I've been thinking about suggesting that we emulate these communities for some time, but ironically I haven't had the time to put together a proposal. But briefly, I think we could learn from their use of community moderation, and the tools they use to accomplish that. One pretty common thing is that almost all of them use discord, which is a free service that provides text, voice, and video chat in channels (sort of like slack). However, it is geared towards gaming and gaming communities, but it seems to excel at community management, and it provides a lot of tools and automation for this purpose. There are a few projects using it already, and they have an Open Source outreach page: https://discordapp.com/open-source Other communities have similar solutions with different tools, choosing to use slack or gitter or one of the other options. I'm not tied to discord, but I do think it's a good solution. Obviously there's always a discussion to be had about memorandum and the ben
 efits of asynchronous communication like email, but I personally think there's a place for these more modern solutions to facilitate ephemeral discussions.

Currently we don't use the services we already have (IRC) to full effect, but I think if we had a more modern tool like discord or slack, and more of us committed to being available on it (IRC is pretty dead most of the time), then we might increase our use of it.
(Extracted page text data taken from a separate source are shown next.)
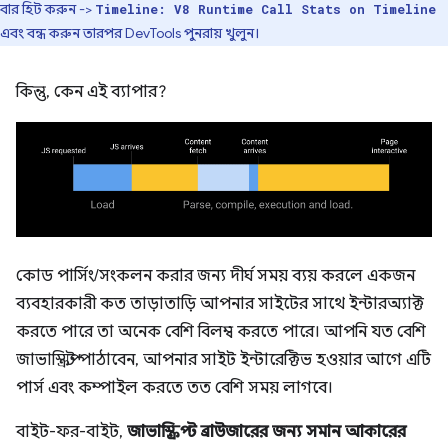
বার হিট করুন ->
Timeline: V8 Runtime Call Stats on Timeline
এবং বন্ধ করুন তারপর DevTools পুনরায় খুলুন।
কিন্তু, কেন এই ব্যাপার?
কোড পার্সিং/সংকলন করার জন্য দীর্ঘ সময় ব্যয় করলে একজন
ব্যবহারকারী কত তাড়াতাড়ি আপনার সাইটের সাথে ইন্টারঅ্যাক্ট
করতে পারে তা অনেক বেশি বিলম্ব করতে পারে। আপনি যত বেশি
জাভাস্ক্রিপ্ট পাঠাবেন, আপনার সাইট ইন্টারেক্টিভ হওয়ার আগে এটি
পার্স এবং কম্পাইল করতে তত বেশি সময় লাগবে।
বাইট-ফর-বাইট,
জাভাস্ক্রিপ্ট ব্রাউজারের জন্য সমান আকারের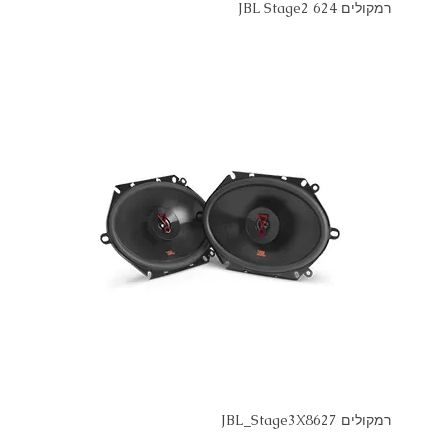
רמקולים JBL Stage2 624
רמקולים JBL_Stage3X8627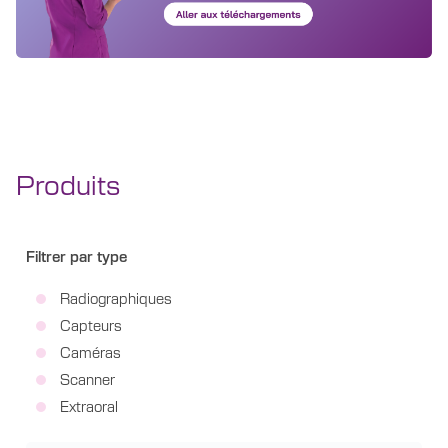
Produits
Filtrer par type
Radiographiques
Capteurs
Caméras
Scanner
Extraoral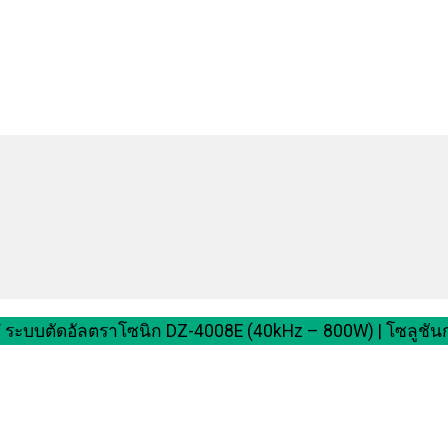
/
ระบบตัดอัลตราโซนิก DZ-4008E (40kHz – 800W) | โซลูช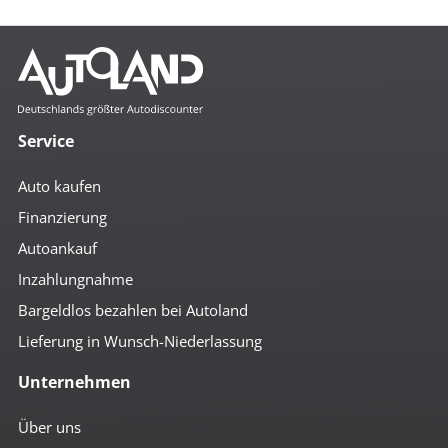
Mehr anzeigen
Komfort
4x el. Fensterheber
Abstandsregeltempomat
Service
autom. abblendender Innenspiegel
beheizbare Aussenspiegel
Auto kaufen
Bordcomputer
Colorverglasung
Finanzierung
el. anklappbare Spiegel
Autoankauf
el. Spiegel
geteilte Rücksitzbank
Inzahlungnahme
Getränkehalter
höhenverst. Fahrersitz
Bargeldlos bezahlen bei Autoland
höhenverst. Lenkrad
Lieferung in Wunsch-Niederlassung
Induktionsladen für Smartphones
Klimaautomatik
Unternehmen
Lederlenkrad
Lenkradheizung
Mittelarmlehne vorn
Über uns
Multifunktionslenkrad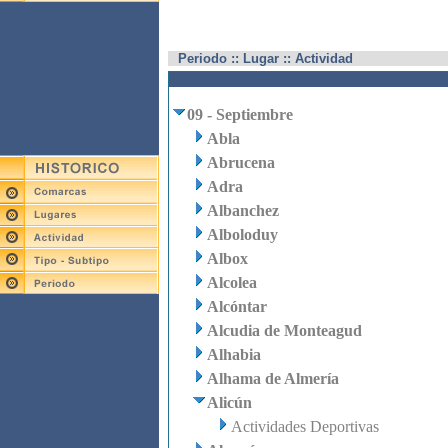
Periodo :: Lugar :: Actividad
09 - Septiembre
Abla
Abrucena
Adra
Albanchez
Alboloduy
Albox
Alcolea
Alcóntar
Alcudia de Monteagud
Alhabia
Alhama de Almería
Alicún
Actividades Deportivas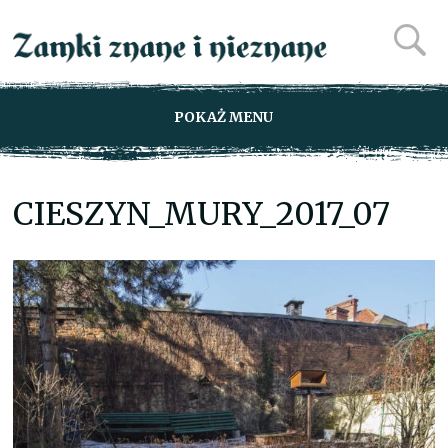
POKAŻ MENU
CIESZYN_MURY_2017_07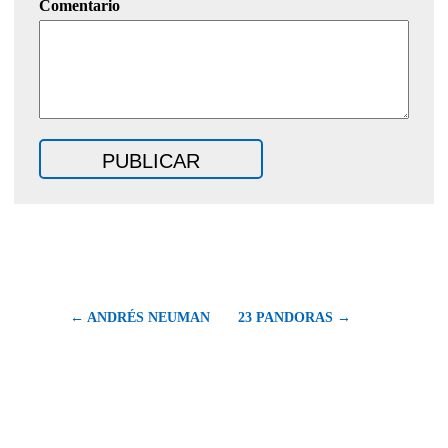
Comentario
← ANDRÉS NEUMAN
23 PANDORAS →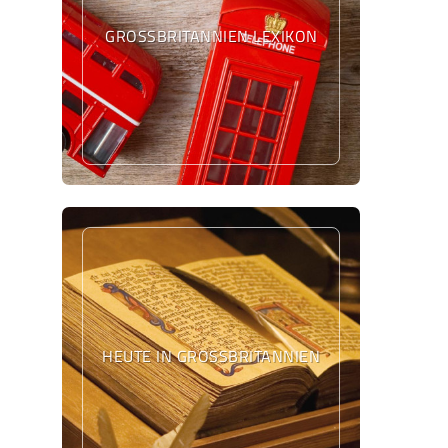
GROSSBRITANNIEN LEXIKON
HEUTE IN GROSSBRITANNIEN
This would help with communication. We could start with no moderation or hierarchy, i.e. everyone has "access" to everyone else, and if it becomes an issue we can start to add some structure to prevent overwhelming individuals.

No matter what we do (in terms of mitigation techniques like community moderation), this will negatively impact some people's productivity more than others, but it will also hopefully let us better leverage other contributors who are blocked or frustrated otherwise. So I think we just need to be aware of this trade-off and (this isn't a new request from me) also take this time spent collaborating into account when scheduling feature development. Personally I think this point needs discussion and support from the TSC level, but that's just my opinion.